→ SUPPLIED INFORMATION
────────
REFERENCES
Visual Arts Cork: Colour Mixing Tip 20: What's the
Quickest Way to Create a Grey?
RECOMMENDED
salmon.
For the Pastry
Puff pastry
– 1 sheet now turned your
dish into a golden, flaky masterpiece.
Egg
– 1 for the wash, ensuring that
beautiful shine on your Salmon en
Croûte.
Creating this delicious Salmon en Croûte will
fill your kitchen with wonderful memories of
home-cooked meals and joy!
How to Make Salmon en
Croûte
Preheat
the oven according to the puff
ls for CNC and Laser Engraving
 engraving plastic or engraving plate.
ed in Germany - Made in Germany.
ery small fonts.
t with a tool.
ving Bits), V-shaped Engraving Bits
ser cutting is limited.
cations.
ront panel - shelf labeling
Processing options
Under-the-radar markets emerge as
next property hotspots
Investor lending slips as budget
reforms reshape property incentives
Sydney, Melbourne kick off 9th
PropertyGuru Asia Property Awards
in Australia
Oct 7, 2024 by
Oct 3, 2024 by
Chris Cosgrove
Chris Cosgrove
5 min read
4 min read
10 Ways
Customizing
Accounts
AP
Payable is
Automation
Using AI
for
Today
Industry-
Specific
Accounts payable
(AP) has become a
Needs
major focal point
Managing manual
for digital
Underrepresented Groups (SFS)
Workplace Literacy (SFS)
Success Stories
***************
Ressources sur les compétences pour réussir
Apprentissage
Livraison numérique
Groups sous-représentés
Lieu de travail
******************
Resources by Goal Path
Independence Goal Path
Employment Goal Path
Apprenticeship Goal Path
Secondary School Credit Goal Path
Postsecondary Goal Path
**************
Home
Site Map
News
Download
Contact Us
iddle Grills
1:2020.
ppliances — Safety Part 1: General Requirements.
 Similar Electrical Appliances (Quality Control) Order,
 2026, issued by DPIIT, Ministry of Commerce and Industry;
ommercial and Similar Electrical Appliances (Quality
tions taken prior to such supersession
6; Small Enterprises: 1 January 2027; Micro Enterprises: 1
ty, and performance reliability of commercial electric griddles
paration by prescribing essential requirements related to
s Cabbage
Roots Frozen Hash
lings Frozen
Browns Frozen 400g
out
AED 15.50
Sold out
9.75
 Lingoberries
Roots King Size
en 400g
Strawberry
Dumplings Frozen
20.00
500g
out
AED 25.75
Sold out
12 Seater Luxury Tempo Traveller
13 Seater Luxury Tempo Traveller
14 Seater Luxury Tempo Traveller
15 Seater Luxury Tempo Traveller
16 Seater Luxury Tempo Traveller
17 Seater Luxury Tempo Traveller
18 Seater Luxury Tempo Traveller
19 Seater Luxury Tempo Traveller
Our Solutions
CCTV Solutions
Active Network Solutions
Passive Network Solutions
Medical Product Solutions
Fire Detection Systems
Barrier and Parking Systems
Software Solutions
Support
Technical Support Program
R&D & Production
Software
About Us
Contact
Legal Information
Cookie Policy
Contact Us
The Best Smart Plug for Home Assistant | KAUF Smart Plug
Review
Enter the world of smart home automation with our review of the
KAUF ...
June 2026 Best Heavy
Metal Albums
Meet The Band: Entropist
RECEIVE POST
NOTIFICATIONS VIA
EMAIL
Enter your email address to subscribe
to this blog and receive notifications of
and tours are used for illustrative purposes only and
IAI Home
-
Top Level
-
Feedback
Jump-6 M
────────
→ ASSIGNMENT
Copy every line in the data above that has the string "this" in it.

→ WRITTEN ANSWER
Creating this delicious Salmon en Croûte will
to this blog and receive notifications of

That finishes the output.